**COMPITO SCRITTO 1**
Riporti fedelmente il passo del brano fornito da "Da giorni il" fino a "decisamente un buon periodo." compreso.
**COMPITO SCRITTO 2**
Riassuma il brano fornito in due frasi.

**BRANO FORNITO**
——————————

Del tempo cupo e degli aquiloni
Non è un buon periodo.
Da giorni il tempo ci concede un cielo cupo e un’aria strana, gialla di sabbia e di scirocco, quasi rarefatta nonostante le raffiche di vento.
No, non è decisamente un buon periodo.
È un tempo, per me, fatto di attese, di tensioni, di ansie, di aspettative e di timori. Poi mi guardo attorno e trovo gli occhi assorti, le mani nervose di persone a me care – più d’una purtroppo – che raccontano di delicatissimi momenti di disagio e di sofferenza.
Le parole mi muoiono in gola, non ho voglia di scrivere.
Eppure il 23 maggio è una data scolpita nella memoria, non può passare in silenzio solo perché le mie umane vicende mi rendono per ora distratta.
Ma le parole mi muoiono in gola.
Ecco qui, dunque, una riflessione dello scorso anno sul giorno e sulla memoria, una riflessione che riporto intatta senza nemmeno cambiare le date, anche perché, a parte il fatto che è trascorso un anno in più, nulla è cambiato.

——————————

**ELENCO ESTRATTO**

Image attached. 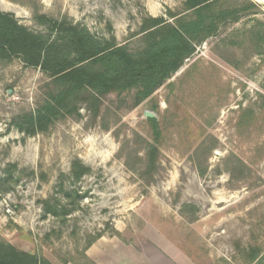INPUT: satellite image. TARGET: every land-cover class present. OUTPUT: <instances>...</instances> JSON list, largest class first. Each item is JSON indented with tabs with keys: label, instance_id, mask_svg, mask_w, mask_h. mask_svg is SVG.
Wrapping results in <instances>:
<instances>
[{
	"label": "rangeland",
	"instance_id": "obj_1",
	"mask_svg": "<svg viewBox=\"0 0 264 264\" xmlns=\"http://www.w3.org/2000/svg\"><path fill=\"white\" fill-rule=\"evenodd\" d=\"M246 1L257 9L222 24L148 100L111 94L97 122L82 107L33 137L12 121L39 107L50 76L0 54V238L63 264L84 263L90 243L121 233L168 241L198 264L264 257V0L237 4ZM186 2L0 0V11L40 32L37 14L68 17L138 49L145 18L183 13ZM146 141L160 149L151 183L139 176Z\"/></svg>",
	"mask_w": 264,
	"mask_h": 264
},
{
	"label": "trees",
	"instance_id": "obj_2",
	"mask_svg": "<svg viewBox=\"0 0 264 264\" xmlns=\"http://www.w3.org/2000/svg\"><path fill=\"white\" fill-rule=\"evenodd\" d=\"M224 1L234 5L225 7ZM237 3L238 0H187L183 13L169 11L168 18L149 16L134 35L141 37L142 47L138 49L120 45L113 34L97 35L68 17L54 19L37 14L36 20L46 27L40 32L21 25L13 14L0 11L1 57L19 56L26 66L39 67L50 76L39 107L15 117L13 126L33 137L59 121L80 117L82 107L97 122L104 99L111 94L136 92L138 104L148 100L195 55L198 46L217 34L222 24L238 22L257 9L251 1ZM149 123L157 132L158 121L149 118ZM159 159L160 149L146 141V161L139 172L145 182H154ZM47 213L58 216L57 207H47ZM91 244L84 250L86 262L85 252ZM263 262L264 257L256 264ZM0 264L51 263L0 238Z\"/></svg>",
	"mask_w": 264,
	"mask_h": 264
},
{
	"label": "crops",
	"instance_id": "obj_3",
	"mask_svg": "<svg viewBox=\"0 0 264 264\" xmlns=\"http://www.w3.org/2000/svg\"><path fill=\"white\" fill-rule=\"evenodd\" d=\"M174 250L168 241L145 243L121 233V238L103 236L94 241L85 252L87 262L81 264H198ZM47 259L51 264H63Z\"/></svg>",
	"mask_w": 264,
	"mask_h": 264
},
{
	"label": "water",
	"instance_id": "obj_4",
	"mask_svg": "<svg viewBox=\"0 0 264 264\" xmlns=\"http://www.w3.org/2000/svg\"><path fill=\"white\" fill-rule=\"evenodd\" d=\"M146 117H148V118H155V116L153 114H151V113H146Z\"/></svg>",
	"mask_w": 264,
	"mask_h": 264
}]
</instances>
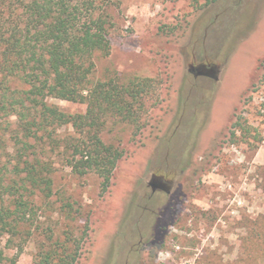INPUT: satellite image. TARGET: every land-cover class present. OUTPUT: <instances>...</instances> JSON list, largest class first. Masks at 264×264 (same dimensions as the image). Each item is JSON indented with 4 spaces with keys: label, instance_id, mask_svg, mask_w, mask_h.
Instances as JSON below:
<instances>
[{
    "label": "rangeland",
    "instance_id": "1",
    "mask_svg": "<svg viewBox=\"0 0 264 264\" xmlns=\"http://www.w3.org/2000/svg\"><path fill=\"white\" fill-rule=\"evenodd\" d=\"M90 1L110 42L108 54L94 55L91 79L149 77L156 90L145 97L138 131L117 121L100 132L123 150L107 191L93 172L55 163L53 207L68 201L76 218L42 206V226L58 233L68 222L76 232L87 218L76 264H231L242 217L264 211V0ZM239 112L263 136L254 151L229 142ZM34 246L6 254L32 264Z\"/></svg>",
    "mask_w": 264,
    "mask_h": 264
},
{
    "label": "trees",
    "instance_id": "2",
    "mask_svg": "<svg viewBox=\"0 0 264 264\" xmlns=\"http://www.w3.org/2000/svg\"><path fill=\"white\" fill-rule=\"evenodd\" d=\"M106 23L90 0H0V264H15L6 250L18 254L31 240L32 264H76L87 218L76 232L66 222L58 233L39 219L42 206L65 221L76 218L68 201L53 207L55 163L77 175L93 172L104 193L123 150L103 142L100 132L107 122L127 123L134 132L142 126L145 97L156 90L152 78L91 79L94 55L110 49ZM48 98L82 103L85 110L65 112ZM65 127L71 130H60ZM228 139L254 151L263 136L239 112ZM240 226L231 264H264V211L245 215Z\"/></svg>",
    "mask_w": 264,
    "mask_h": 264
}]
</instances>
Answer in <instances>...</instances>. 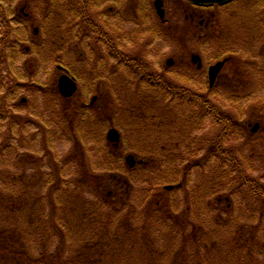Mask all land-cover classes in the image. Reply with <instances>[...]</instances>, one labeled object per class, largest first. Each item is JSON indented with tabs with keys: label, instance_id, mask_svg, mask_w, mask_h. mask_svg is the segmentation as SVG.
I'll list each match as a JSON object with an SVG mask.
<instances>
[{
	"label": "rangeland",
	"instance_id": "rangeland-1",
	"mask_svg": "<svg viewBox=\"0 0 264 264\" xmlns=\"http://www.w3.org/2000/svg\"><path fill=\"white\" fill-rule=\"evenodd\" d=\"M71 1L80 11L85 8L84 15L89 18L85 22L77 17L75 32L88 29V34L82 41L80 36L65 38L67 44L59 42L52 56L59 57L77 75L74 95L63 96L53 84L58 83L60 73L48 61L44 68H36L38 75L30 78L31 56L21 49L14 55V66L23 78L10 80L0 71V192L10 195L20 191L6 188L7 173L26 169L28 176L37 174V185L32 177L31 200L35 202L31 207L46 214L47 210L41 212L40 199L48 188L43 178L54 171L53 166H47L50 160L63 175L60 188L65 185L68 191L82 193L78 194L81 206L92 207L95 212L102 204V210H112L115 222L122 217L132 222L136 216L134 225L148 223L153 228L151 234L158 236L151 239L159 241L152 254H157L155 248L163 254V249L172 247L170 244L175 249L184 247L183 237L174 230L178 225L175 217L165 215L169 204L172 214L203 222L205 225H200L206 229L212 227L211 241L219 239L203 264H244L232 254L230 241L236 243V227L218 235L206 218L204 221L202 207L211 206L212 216L226 212L235 224L245 223L253 236L251 226L259 215L250 214L261 212L257 189H264V76L255 74L254 89L240 80L220 77L216 89L211 90L205 73L191 68V49L199 51L200 43L199 32L194 30L198 21L194 25L186 18L196 8L185 0H164L168 22L163 25L153 8L155 0ZM47 2L5 0L10 11L23 3L25 12L34 16L22 21L23 28L17 29L16 37L23 39L26 29L32 34L48 12ZM257 4L255 19L263 20L264 4ZM52 16L65 28L62 20L73 19L62 8H56ZM5 18L0 8V39L8 30L3 25ZM192 30L196 34L188 43L186 32ZM40 37L45 39L46 35ZM28 44L24 39L20 47ZM257 44L256 50L264 46L263 37ZM216 48L213 44L204 49L208 62L214 61L209 53H215ZM229 89L244 96L229 97ZM90 124L94 133H88ZM112 128L120 133L117 147L107 140ZM106 152L111 156L106 158ZM128 155L134 157L133 166L127 161ZM108 159L111 162L104 164ZM192 163L194 167L187 170ZM224 172L227 179L220 178ZM97 175H103V180L96 181ZM180 180L182 187L166 189ZM241 181L246 183L242 188ZM126 188L129 192L125 194ZM62 191L52 196L58 207L57 218L64 199ZM153 195L155 201L162 202L158 203L159 212L151 211L147 222ZM4 196L0 193V264H15L16 257L21 259L22 243L33 254L44 260L52 256L54 261L58 238H49L46 233L42 237L46 248L44 242L36 243L28 222L23 220V208L15 210L16 201L9 202V196L7 200ZM193 227L190 224L189 229ZM170 232L176 236L171 237ZM188 247L192 254L195 244L191 242ZM257 248L252 252L243 248L245 263L264 261L263 232L258 234ZM164 260L163 264H169Z\"/></svg>",
	"mask_w": 264,
	"mask_h": 264
},
{
	"label": "trees",
	"instance_id": "trees-1",
	"mask_svg": "<svg viewBox=\"0 0 264 264\" xmlns=\"http://www.w3.org/2000/svg\"><path fill=\"white\" fill-rule=\"evenodd\" d=\"M76 1H84L85 3L91 2L89 0ZM65 2L67 3H63L62 0H48L46 9L48 12L45 13L42 18V22L38 25L40 29L39 34H35L34 32L29 34L26 29L23 39L21 38L20 40L19 37H16L17 29L23 28L22 25L24 24L22 21L25 18L31 20L33 14L29 11L25 12V10L23 11L21 9V7L25 6L23 3L19 4L20 6H16V10H12L11 8L10 11L8 9V4L5 3V0H0V8L4 17H6L3 25H5L8 29L7 31H4V33L2 32L3 38L0 39V66H2L0 71H3V74L10 80H15L18 77L23 78L18 69L14 66L16 61L14 59V55L20 49L25 55L31 56L30 62L32 65H28L30 67V72L27 73L30 78L38 75L40 72L36 71V68H44L45 62L48 61L49 64L55 65V70L60 73V75L62 73H67L78 79L77 75L73 73L71 67L64 64L59 57L52 56L59 42H61V45L63 46L67 44V42H64L65 38L75 39L80 36L79 41H82V38L86 37L88 34V29L75 32L77 17H81V19L85 22L89 19L86 15H84L86 13V9L84 8L80 11L77 6L74 5L76 4L74 1L65 0ZM56 8L58 10L62 8L73 18L72 20H68V18L62 20L63 23L67 24L66 28L62 26L59 19L57 21L55 17L52 16L55 13ZM23 12L25 15L22 14ZM42 33L46 35L45 39L40 37ZM24 39L29 42L27 45L29 48L28 51L24 46H22V48L20 47V44L24 42ZM53 84L57 85L56 82ZM59 97L61 98L62 96L59 94ZM89 127L90 130L88 133H91L92 131L94 133L93 126L91 125ZM21 141L23 142L24 140ZM7 147L8 146H6L5 149ZM44 148V151L49 156L50 150L48 145H45ZM109 155L111 156V153H105L106 158ZM110 162L111 161L108 159L104 161V164H108ZM193 164L194 163L188 165L187 170H190L192 166L194 167ZM47 166H53L54 171L53 173H49L48 177L43 178L44 185L48 186V188L45 193H43V197L40 199V205L42 207L41 212L47 210L46 214L38 213L36 212V208L31 207V203L35 202L31 200V191L33 190L32 177L34 175L32 177L31 175L28 176L26 172H24L26 169L16 171L15 173H7L4 177L7 182L6 188L13 190H19L20 188V191H16L10 195L8 193L4 194L2 191L0 193H3V196L5 195V200H7V197L9 196V202L16 201L14 204V207H16L15 210L23 208V220L28 222L27 225L31 229V235L33 236L32 239H35L36 243L41 244L44 242L43 246L46 248V241L42 238L44 234L46 235V233L49 238L52 236L58 238L56 246V252L58 255L54 261L52 256L51 259L48 258L44 260V258H42L43 256L33 254L32 250H28L29 246H27V248L24 243H22V245H20V250L21 253L24 254H22L21 259L18 257L14 259L15 264H163L165 261L164 258L168 260L169 264H190L193 261H195L196 264H203L208 258V252L214 247V244L220 242L217 238L216 240L218 242L211 241V236L213 235V231H211L212 227L210 229H206L201 226L205 225L202 224L203 222L199 223L198 221L194 223L190 218L188 219L185 214L183 217L172 214V211L168 207L169 204H167V212L165 215H173V217H175L177 221L176 224L178 225L176 228L177 230H174L175 232L178 231L177 233L183 237L184 247L175 249V247L170 244L172 247L163 249V254H160L157 248L154 249L157 254H152V250L154 248L153 246L157 247V242L159 241L151 239L158 236L151 234L153 232V228L149 226L148 223H138L134 225L137 220L136 216L133 217L132 222L129 218L124 217H122V220L115 222L113 212H111L112 210L110 208L106 209V211L102 210V204L101 208H98L97 206V211L95 212L91 211L93 210L92 207L81 206L82 193H78L77 191H68L65 189V185L60 188L62 182L60 177L63 175L59 172L58 166L50 160H48ZM39 173L40 172L38 171V174ZM35 176H37V174H35ZM35 176L33 179L35 185H37V178H35ZM40 177H43V175ZM227 177L228 176H226L224 172V176L220 178L227 179ZM95 178L96 181H102L104 177L103 175H97ZM245 184V181H241L239 187L242 188ZM77 185L79 186V181ZM172 186V188L182 187V181L180 180L175 187L174 185ZM39 187L40 186H38V188ZM99 188L101 187L97 186V190H100ZM125 190V194L129 192L128 188ZM57 191L60 195L62 191V196H64L62 206L59 208L61 211L59 218H57L58 207L56 200H52V196ZM257 191L259 193V202L262 203V210L260 213L256 212V214L255 211H251L250 217L259 215L258 219H255V224L251 226L253 236L248 234L249 230L245 227V223L239 222L235 224L234 220L231 221L233 217L225 216L226 214L224 213L226 212L220 215L215 211L216 213L212 216L209 214V212H213L211 206L207 205L208 207L206 206V208L205 206L202 207L204 214V216H202L204 217V221L206 218L208 222L214 226V231L218 235L228 232L229 228L234 229L236 227V234H238L236 243L233 242V239L230 241L232 254L238 255L239 260L244 264H247V262L245 263L244 258L241 256V251L244 247H247L250 252H252L253 249L258 250V234L260 232L264 233V189H257ZM46 199L50 202L45 203L44 200ZM84 199L86 200V198ZM155 199L157 198L153 195V201L148 210L147 222L151 218V211H154L155 213L159 212L160 204L158 203L162 201H155ZM225 200L228 202L229 198L226 197ZM37 201L39 202V200ZM219 201H222V199H219ZM11 211L14 212L12 209ZM226 211H229V209H226ZM133 212H135L134 209ZM172 224L173 223L171 222V226ZM190 224L194 225L191 230L189 229ZM170 233L171 237L176 236V234H173L172 232ZM191 235L193 239L189 237ZM191 242L195 244V247H191L193 250L192 254H190V247H188V244ZM30 246L34 247L33 245ZM216 246L218 245L216 244ZM159 248L161 249L160 244ZM165 250H167L166 254L164 252ZM261 251L262 250H259V254H261ZM261 262L262 263H256L264 264V261Z\"/></svg>",
	"mask_w": 264,
	"mask_h": 264
},
{
	"label": "flooded vegetation",
	"instance_id": "flooded-vegetation-1",
	"mask_svg": "<svg viewBox=\"0 0 264 264\" xmlns=\"http://www.w3.org/2000/svg\"><path fill=\"white\" fill-rule=\"evenodd\" d=\"M264 0H232L225 5L209 4L190 7L196 8L195 12L187 14L190 24L198 21L194 30L199 32V51L191 49V68L197 72H204L208 86L211 90L216 89L220 77H225L232 82L241 81L246 86L252 87L255 83V74L264 76V46L256 50L255 45L263 37L264 39V17L263 20L255 19L254 5L257 6ZM164 4V3H163ZM260 7V6H259ZM155 13V2L153 3ZM264 10V5H263ZM264 14V12H263ZM34 18V16H32ZM29 18V17H28ZM186 32L188 43L195 36V31ZM195 39V38H194ZM217 45L216 52L213 54L214 61L208 62L204 55V49ZM264 45V44H263ZM199 58L196 62L193 56ZM261 59V63L257 62ZM223 63L217 75L215 84H210V69L217 63ZM254 89V86L252 87ZM229 97L244 96L237 90L229 89ZM248 95V94H247ZM251 123L248 124L250 127Z\"/></svg>",
	"mask_w": 264,
	"mask_h": 264
},
{
	"label": "water",
	"instance_id": "water-1",
	"mask_svg": "<svg viewBox=\"0 0 264 264\" xmlns=\"http://www.w3.org/2000/svg\"><path fill=\"white\" fill-rule=\"evenodd\" d=\"M195 5L203 6V5H209V4H219V5H225L232 0H189ZM155 7L157 9V13L160 16V18L164 19L165 17V10L163 9V0H156L155 1ZM199 57L197 55L193 56V60L196 62V59ZM223 63H217L216 65L212 66L210 69V81L211 84H213L216 80L217 75L219 74ZM59 90L61 94L65 97H71L77 90V83L76 81L68 76L67 74H63L59 78ZM258 125H255L254 129L256 130ZM108 139L112 142H119L120 141V133L117 129H110L108 131L107 135ZM127 161L131 162L130 166H133L135 164L134 157L132 155L127 156ZM170 187V186H169ZM168 187V188H169Z\"/></svg>",
	"mask_w": 264,
	"mask_h": 264
}]
</instances>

——————————

**RISULTATO 1**
Da giorni il tempo ci concede un cielo cupo e un’aria strana, gialla di sabbia e di scirocco, quasi rarefatta nonostante le raffiche di vento.
No, non è decisamente un buon periodo.

**RISULTATO 2**
Chi scrive attraversa un periodo difficile, segnato da un cielo cupo carico di sabbia e scirocco, da attese e timori e dalla sofferenza di diverse persone care, tanto da non avere voglia di scrivere. Poiché il 23 maggio non può passare in silenzio, ripropone intatta una riflessione dell'anno precedente sul giorno e sulla memoria, dato che nulla è cambiato.